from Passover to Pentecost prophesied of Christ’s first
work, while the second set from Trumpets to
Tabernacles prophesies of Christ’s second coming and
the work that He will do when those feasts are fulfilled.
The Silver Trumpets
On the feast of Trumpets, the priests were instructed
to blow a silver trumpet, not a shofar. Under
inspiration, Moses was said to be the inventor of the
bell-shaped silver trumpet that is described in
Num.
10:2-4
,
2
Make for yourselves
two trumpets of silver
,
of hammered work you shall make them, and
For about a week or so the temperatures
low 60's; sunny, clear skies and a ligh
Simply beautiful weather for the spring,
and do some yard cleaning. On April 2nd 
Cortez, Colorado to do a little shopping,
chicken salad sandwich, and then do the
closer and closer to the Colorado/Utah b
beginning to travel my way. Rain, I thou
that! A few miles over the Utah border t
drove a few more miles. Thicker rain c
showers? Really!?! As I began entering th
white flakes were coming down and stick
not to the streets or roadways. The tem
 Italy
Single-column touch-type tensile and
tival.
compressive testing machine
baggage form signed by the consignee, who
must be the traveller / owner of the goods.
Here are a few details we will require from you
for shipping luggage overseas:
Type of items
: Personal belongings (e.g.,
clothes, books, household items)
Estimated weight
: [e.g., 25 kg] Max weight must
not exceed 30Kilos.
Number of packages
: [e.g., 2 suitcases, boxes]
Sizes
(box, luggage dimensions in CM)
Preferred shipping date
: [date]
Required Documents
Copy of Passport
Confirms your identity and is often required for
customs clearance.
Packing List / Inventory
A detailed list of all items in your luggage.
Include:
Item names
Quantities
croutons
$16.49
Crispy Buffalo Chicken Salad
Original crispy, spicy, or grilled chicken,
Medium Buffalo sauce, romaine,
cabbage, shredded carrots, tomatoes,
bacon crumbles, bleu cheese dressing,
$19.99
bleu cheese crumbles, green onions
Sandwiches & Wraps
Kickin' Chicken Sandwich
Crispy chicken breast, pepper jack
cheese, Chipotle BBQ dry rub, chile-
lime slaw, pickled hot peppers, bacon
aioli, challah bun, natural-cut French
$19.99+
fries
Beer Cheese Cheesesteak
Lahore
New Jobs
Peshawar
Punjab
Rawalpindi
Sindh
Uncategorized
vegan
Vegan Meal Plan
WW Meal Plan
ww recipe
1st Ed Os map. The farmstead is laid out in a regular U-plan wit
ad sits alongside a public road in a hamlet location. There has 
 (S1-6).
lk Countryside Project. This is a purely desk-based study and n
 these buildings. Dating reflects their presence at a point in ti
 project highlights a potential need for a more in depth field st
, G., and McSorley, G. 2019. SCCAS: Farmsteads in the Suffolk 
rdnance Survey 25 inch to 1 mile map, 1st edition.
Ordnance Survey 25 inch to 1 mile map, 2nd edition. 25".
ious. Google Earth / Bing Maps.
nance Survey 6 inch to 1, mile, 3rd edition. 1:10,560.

___

Exactly reproduce the lines of the data above that run from the line containing "Preferred shipping date" through the final one.

Preferred shipping date
: [date]
Required Documents
Copy of Passport
Confirms your identity and is often required for
customs clearance.
Packing List / Inventory
A detailed list of all items in your luggage.
Include:
Item names
Quantities
croutons
$16.49
Crispy Buffalo Chicken Salad
Original crispy, spicy, or grilled chicken,
Medium Buffalo sauce, romaine,
cabbage, shredded carrots, tomatoes,
bacon crumbles, bleu cheese dressing,
$19.99
bleu cheese crumbles, green onions
Sandwiches & Wraps
Kickin' Chicken Sandwich
Crispy chicken breast, pepper jack
cheese, Chipotle BBQ dry rub, chile-
lime slaw, pickled hot peppers, bacon
aioli, challah bun, natural-cut French
$19.99+
fries
Beer Cheese Cheesesteak
Lahore
New Jobs
Peshawar
Punjab
Rawalpindi
Sindh
Uncategorized
vegan
Vegan Meal Plan
WW Meal Plan
ww recipe
1st Ed Os map. The farmstead is laid out in a regular U-plan wit
ad sits alongside a public road in a hamlet location. There has 
 (S1-6).
lk Countryside Project. This is a purely desk-based study and n
 these buildings. Dating reflects their presence at a point in ti
 project highlights a potential need for a more in depth field st
, G., and McSorley, G. 2019. SCCAS: Farmsteads in the Suffolk 
rdnance Survey 25 inch to 1 mile map, 1st edition.
Ordnance Survey 25 inch to 1 mile map, 2nd edition. 25".
ious. Google Earth / Bing Maps.
nance Survey 6 inch to 1, mile, 3rd edition. 1:10,560.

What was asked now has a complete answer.